Visit college test prep company IvyWise’s blog for admission notification dates at many colleges across the U.S. If you’re still waiting for your admissions decisions, see How to Survive Until Decisions Arrive for constructive ways to pass the time.


3. Some campuses are open for in-person tours

Several colleges are holding in-person campus tours this spring, with restrictions. Willamette University in Oregon is offering in-person tours to admitted students who plan to enroll. American University in Washington D.C. is also welcoming prospective students in groups of three who register in advance. Goucher College in Maryland and St. Mary’s College in California have instituted drive-through tours.

When visiting college campuses, students need to follow the school’s COVID safety guidelines and be prepared that some areas of the campus, such as classrooms and residence halls, may be off limits.

Whether you’re taking a virtual or in-person college tour, it’s a good idea to prepare some questions to ask your tour guide. For suggestions, see Questions to Ask on College Visits.


4. Test-optional policies continue – and fewer students submitted scores

Hundreds of colleges and universities became test-optional, test blind or test flexible during the COVID pandemic. Not surprisingly, the number of students who submitted test scores with their applications during the 2020-2021 admissions cycle dropped significantly from the previous year (from 77 percent in February 2020 to 44 percent in February 2021, according to the Common App).

College admissions experts predict that test-optional policies will continue at least into the next admissions cycle. Some schools have extended their policies for the 2021-2022 admissions year or made them permanent. Others embarked on multi-year pilot programs or have yet to confirm their plans. To stay on top of colleges’ testing requirements, visit the Spark Admissions website for an up-to-date list of test-optional schools for 2021-2022.

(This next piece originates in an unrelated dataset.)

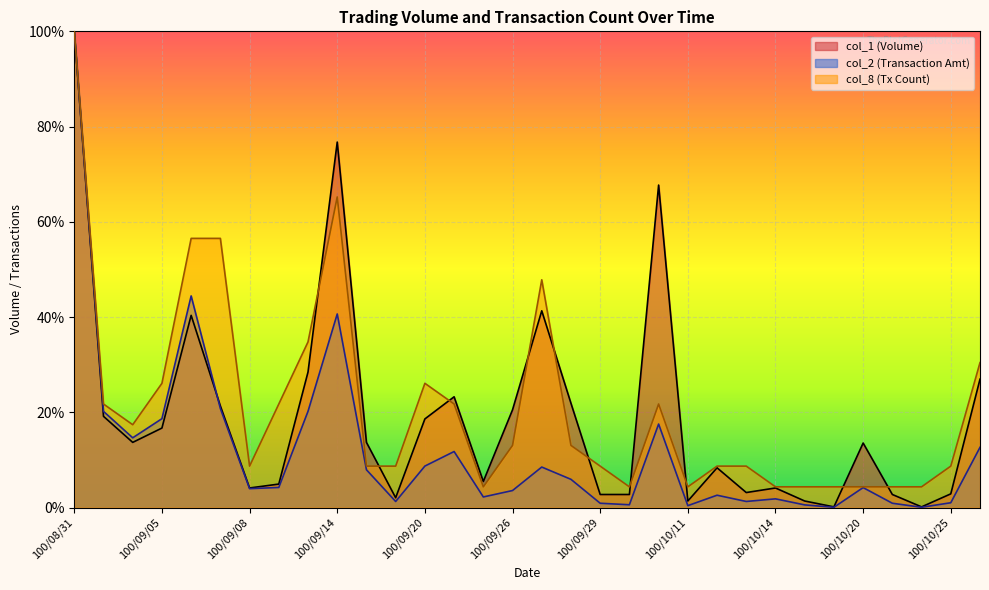

At which label does col_1 first exceed 13?

100/08/31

Meanwhile, SAT and ACT tests that are to be administered in April and May are scheduled to take place as planned. Be sure to check with the ACT and SAT websites before your test to confirm your test site.

For more information about test optional admissions, see Test Optional, Test Blind, Test Flexible: What’s the Difference and 5 Reasons High School Juniors Should Still Plan to Take the ACT or SAT.


5. Student loan payments are suspended until September 2021

To help student loan borrowers during the pandemic, the federal government has suspended federal student loan repayment obligations and temporarily reduced the interest rate to 0%. This relief has been extended through at least September 30, 2021.

If you are waiting for financial aid offers to arrive, or evaluating offers now, take some time to review the facts about federal loans, including interest rates and fees. Two great places to start are the CollegeData article What You Need to Know About Federal Student Loans, and the federal student aid website.


6. Vaccines for teens are on the horizon

In a March 7 broadcast of CBS’s “Face the Nation,” Dr. Anthony Fauci, director of the U.S. National Institute of Allergy and Infectious Diseases (NIAID) and the chief medical advisor to the President, said tests were underway to determine the safety and efficacy of the coronavirus vaccine in high school students. He estimated that vaccines might be available to teenagers sometime during the fall of 2021 and said: “We project that high school students will very likely be able to be vaccinated by the fall term — maybe not the very first day, but certainly in the early part of the fall for that fall educational term.”

For information about vaccine availability by age and other factors as well as other COVID-19 resources and information, visit the Centers for Disease Control’s COVID-19 website.